• Task to complete
Below are some records. Return exactly the lines from the one with "[381,222,642,240] Профессиональные навыки" to the one with "[564,426,623,439] [381,457,654,470] [381,480,627,497]", and nothing else.

• Data section
#####

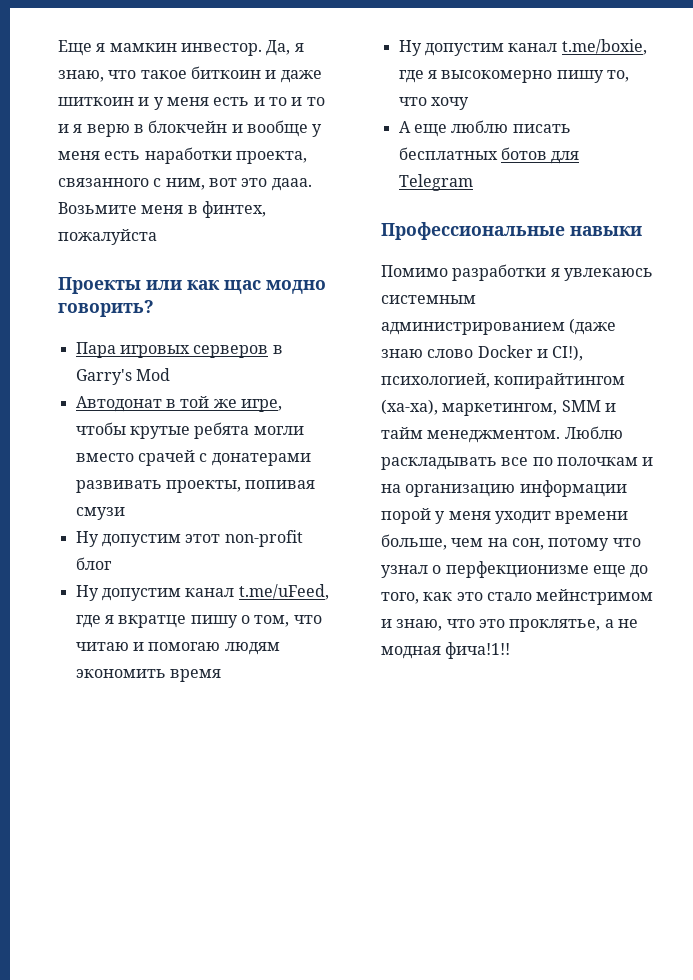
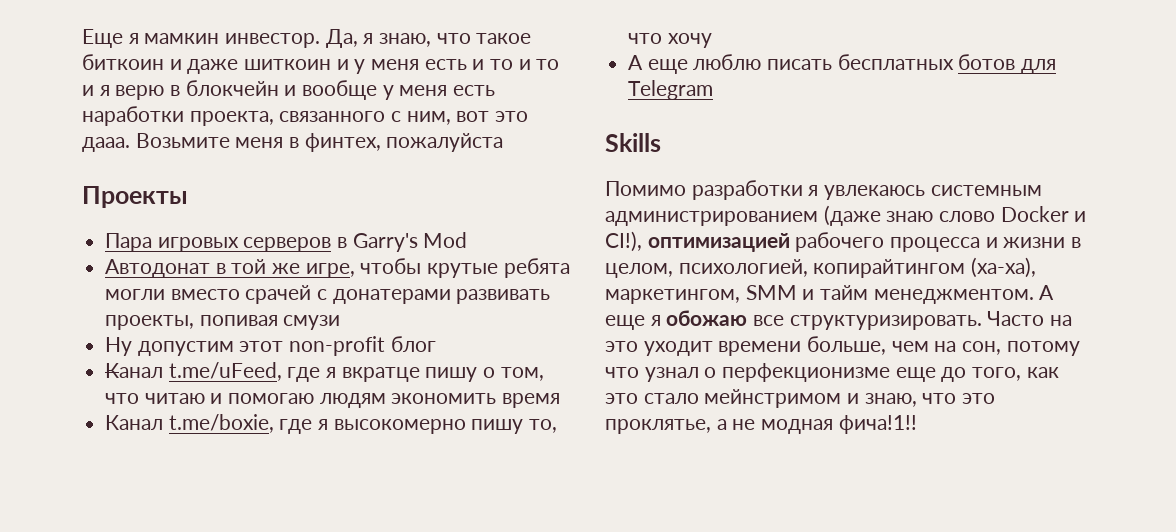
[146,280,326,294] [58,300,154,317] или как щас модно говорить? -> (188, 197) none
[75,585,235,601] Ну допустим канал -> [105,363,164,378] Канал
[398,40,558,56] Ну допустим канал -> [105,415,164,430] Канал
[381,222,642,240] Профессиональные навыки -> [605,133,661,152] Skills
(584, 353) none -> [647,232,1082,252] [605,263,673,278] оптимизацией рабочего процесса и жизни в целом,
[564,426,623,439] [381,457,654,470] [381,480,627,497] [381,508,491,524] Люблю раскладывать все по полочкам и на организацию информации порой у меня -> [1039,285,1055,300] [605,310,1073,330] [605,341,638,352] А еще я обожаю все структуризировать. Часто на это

#####

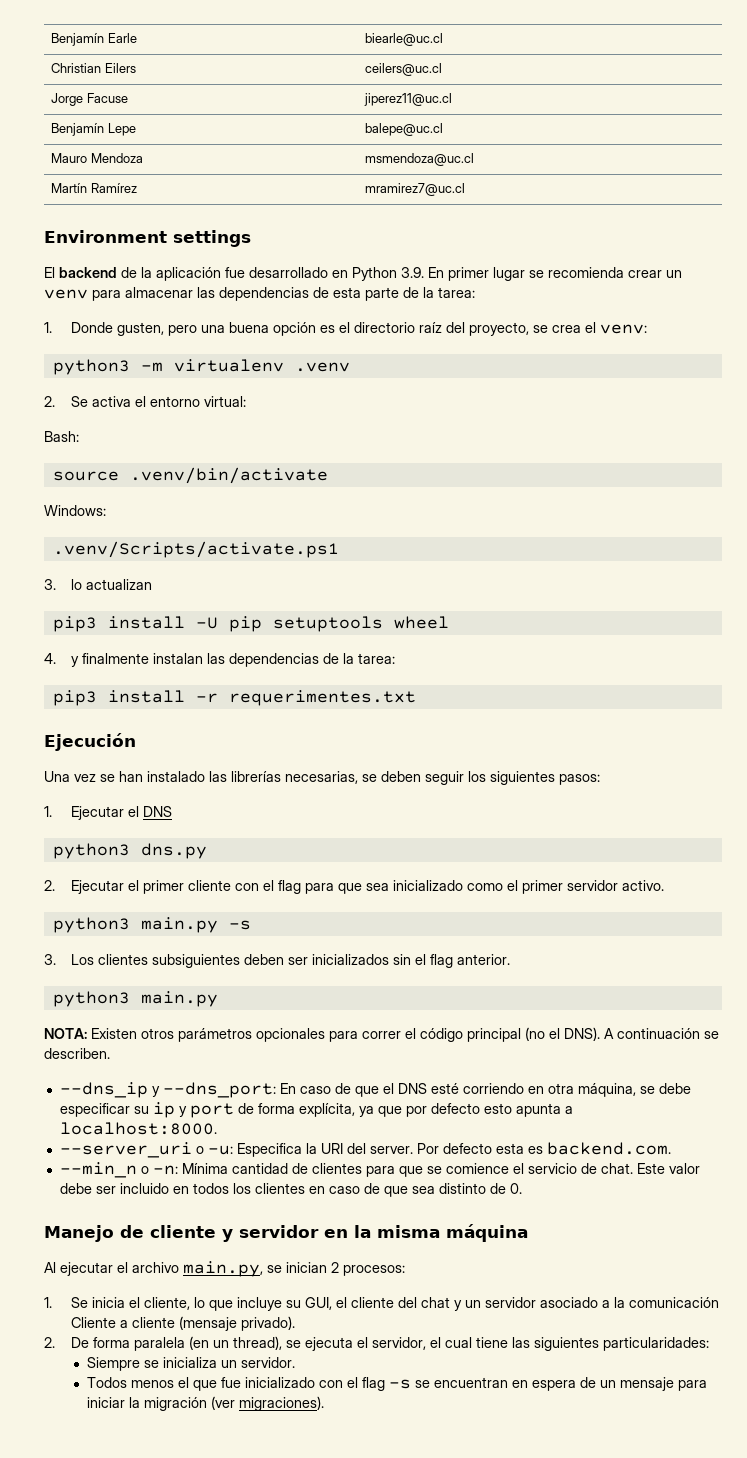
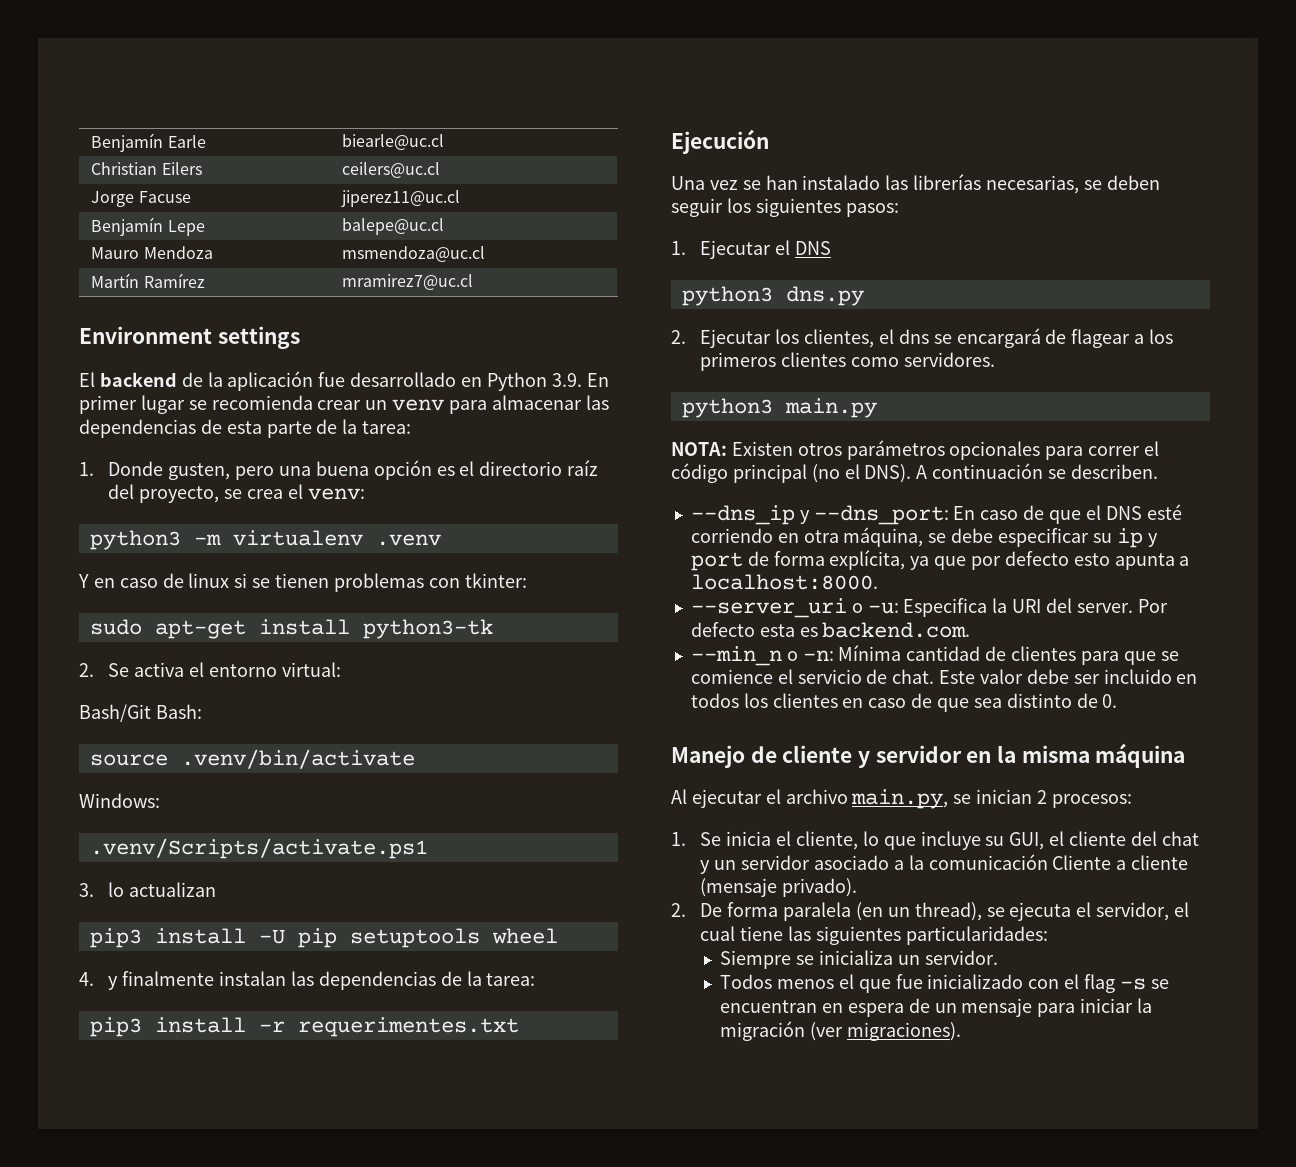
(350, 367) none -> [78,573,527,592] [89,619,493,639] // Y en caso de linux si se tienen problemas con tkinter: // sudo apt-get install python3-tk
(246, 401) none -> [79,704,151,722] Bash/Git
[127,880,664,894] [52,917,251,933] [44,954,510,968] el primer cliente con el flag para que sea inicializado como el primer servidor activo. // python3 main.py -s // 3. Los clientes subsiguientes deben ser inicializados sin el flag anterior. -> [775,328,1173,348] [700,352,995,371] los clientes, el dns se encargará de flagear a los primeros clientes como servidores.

#####

• Response to the exercise
[381,222,642,240] Профессиональные навыки -> [605,133,661,152] Skills
(584, 353) none -> [647,232,1082,252] [605,263,673,278] оптимизацией рабочего процесса и жизни в целом,
[564,426,623,439] [381,457,654,470] [381,480,627,497] [381,508,491,524] Люблю раскладывать все по полочкам и на организацию информации порой у меня -> [1039,285,1055,300] [605,310,1073,330] [605,341,638,352] А еще я обожаю все структуризировать. Часто на это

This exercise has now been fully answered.